## TASK GOAL
Rewrite the paragraph below that begins "Aside from all the great things to buy there" from the Chelsea Market tour text as a short bulleted list, keeping its main facts.

Monthly Archives: March 2008

Chelsea Market Tour

Yesterday, I took a walking tour of the Meatpacking District and Chelsea Market through Foods of New York. It might seem strange to take a tour of district in the city in which I live, but guides can often get access to some additional areas that aren’t open to just anyone. Several weeks ago, I’d been on a pub crawl/history tour of some of Wall Street’s most famous drinking establishments. Best of all with some of the food tours is that they are also eating tours as well, with the price of the samples included in the fee.

I’d written about the market last year, but it seems as though my photos have gone AWOL from that post so I thought I’d share what we saw yesterday on our jaunt through the market. We met at the Chelsea Wine Vault:

Our first stop was at a display window where we got to hear a history of the building. This was the old Nabisco Biscuit Factory. More importantly, it was where the Oreo was invented. Did you know that Nabisco was the first company (according to our tour guide) to wrap its cardboard cracker boxes in plastic wrap so that they would not get wet when it rains?

Then, we stopped at our first store for a sample of its wares: Eleni’s. I would show you a sample of their everything cookie, but I ate it and the extras with which we left. The combination of oats, coconut, semi-sweet chocolate, walnuts, and dried cranberries was just too much to resist. Eleni’s is also known for its gorgeously decorated cookies, photos of which you can see on their website.

To help us wash it down, we stopped off at Ronnybrook Farm’s store in the market. Rich, thick, creamy chocolate milk was just the ticket to wash down the last of the cookie. Along the way, we took a peek at the prep windows for Amy’s Bread, where you can see the loaves being prepped and proved.

Then, we stopped off at The Lobster Place.

We were able to get an inside peek at just what these beauties look like, well before they become the lobster bisque that we were able to sample. The lobsters that come in to this shop are sold to some of the top restaurants in the city, we were told.

One of the architectural features pointed out to us on our way to the next stop was the transom windows at the top. When steam trains used to come into the factory, the windows were the way to release all the heat and moisture. The levers that controlled these openings, reminded me a little bit of the ones that opened and closed the really high windows that were in my high school gym.

The waterfall in the center of the market helps to mute some of the noise from the foot traffic and to create a calming atmosphere.

The next stop on our tour is one of my favorite shops in the entire market: Buon Italia.

Aside from all the great things to buy there – olive oils, cheeses, cured meats, and lots of other wonderful items from Italy – the best part was that we got to taste some of these goodies. With the help of some whole wheat bread from Amy’s Bread, we sampled marinated olives, smoked mozzarella, mortadella, salami, artichoke spread, and pickled mini onions.

After a brief stop to look at the Manhattan Fruit and Vegetable Exchange, where there were lots of oohs and ahhs over all the fresh produce, we got to visit Sarabeth’s Bakery. There we were treated to samples of her homemade biscuits and fruit spread.

We paid a visit to Chelsea Market Baskets and looked at all the foods and chocolates that they can put together for gifts. Then, we stopped off at the T-Salon, where I discovered they have a little cafe in the back. The blossoming teas that they laid out to show us were almost too pretty to drink.

Amazingly, after all of that, we managed just enough room leftover to sample some gelato from L’Arte del Gelato.

## GIVEN ENTRIES
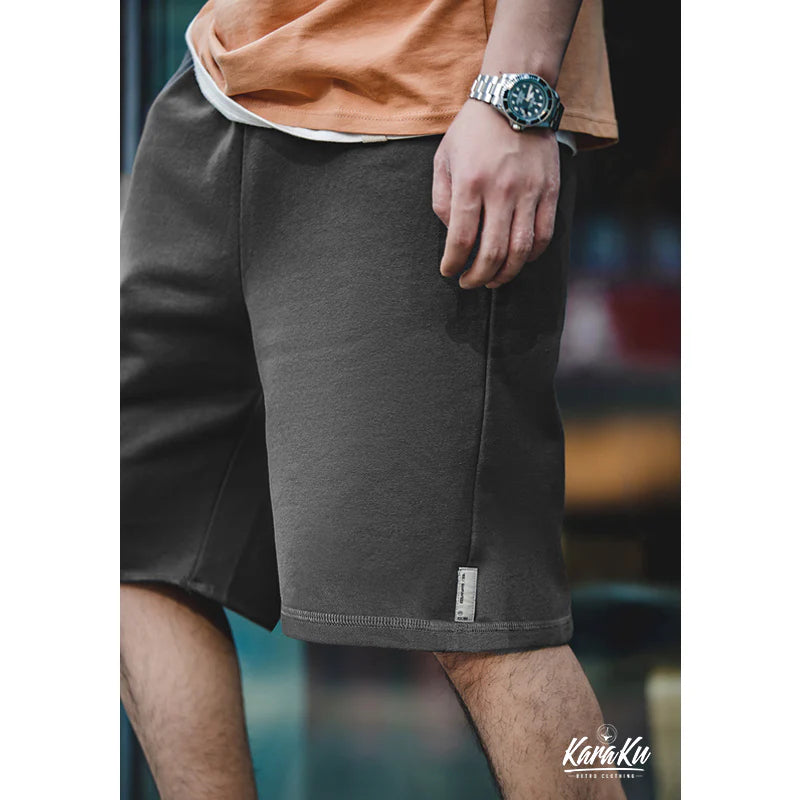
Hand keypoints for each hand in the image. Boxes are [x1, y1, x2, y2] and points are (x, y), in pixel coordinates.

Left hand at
---
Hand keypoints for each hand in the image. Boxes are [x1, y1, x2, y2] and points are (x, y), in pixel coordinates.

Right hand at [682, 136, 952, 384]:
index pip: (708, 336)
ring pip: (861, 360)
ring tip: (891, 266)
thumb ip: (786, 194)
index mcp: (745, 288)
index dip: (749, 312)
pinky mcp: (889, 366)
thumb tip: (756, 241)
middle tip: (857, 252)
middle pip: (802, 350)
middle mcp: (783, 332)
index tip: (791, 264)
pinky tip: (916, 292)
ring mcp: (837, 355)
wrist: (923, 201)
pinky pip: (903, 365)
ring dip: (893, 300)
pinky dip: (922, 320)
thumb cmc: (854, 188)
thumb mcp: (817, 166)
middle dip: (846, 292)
* * *
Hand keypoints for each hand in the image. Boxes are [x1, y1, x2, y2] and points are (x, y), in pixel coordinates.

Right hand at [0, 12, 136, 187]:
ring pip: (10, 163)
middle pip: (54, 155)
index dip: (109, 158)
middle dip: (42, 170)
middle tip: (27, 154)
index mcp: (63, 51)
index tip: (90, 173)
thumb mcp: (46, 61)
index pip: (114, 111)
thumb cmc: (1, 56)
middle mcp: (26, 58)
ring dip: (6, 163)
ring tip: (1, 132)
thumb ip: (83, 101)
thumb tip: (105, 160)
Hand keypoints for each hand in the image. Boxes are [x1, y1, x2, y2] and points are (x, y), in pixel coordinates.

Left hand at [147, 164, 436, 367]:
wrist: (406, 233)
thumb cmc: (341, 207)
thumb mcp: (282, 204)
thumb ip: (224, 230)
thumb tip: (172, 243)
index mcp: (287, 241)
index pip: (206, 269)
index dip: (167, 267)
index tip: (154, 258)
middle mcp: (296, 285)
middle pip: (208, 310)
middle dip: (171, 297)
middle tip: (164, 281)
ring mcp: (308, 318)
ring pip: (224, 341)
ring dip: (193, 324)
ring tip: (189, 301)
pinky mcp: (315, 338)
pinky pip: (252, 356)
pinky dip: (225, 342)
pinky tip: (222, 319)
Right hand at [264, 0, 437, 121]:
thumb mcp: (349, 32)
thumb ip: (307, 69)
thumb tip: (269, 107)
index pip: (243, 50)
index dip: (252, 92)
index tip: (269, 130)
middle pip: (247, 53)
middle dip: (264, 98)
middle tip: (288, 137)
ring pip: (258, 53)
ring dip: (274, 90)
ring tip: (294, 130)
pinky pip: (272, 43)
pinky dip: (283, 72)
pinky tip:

## SOLUTION TO THIS EXERCISE
- Buon Italia sells olive oils, cheeses, cured meats, and many other items from Italy.
- The best part was getting to taste some of these goods.
- The samples were served with whole wheat bread from Amy's Bread.
- The group tasted marinated olives, smoked mozzarella, mortadella, salami, artichoke spread, and pickled mini onions.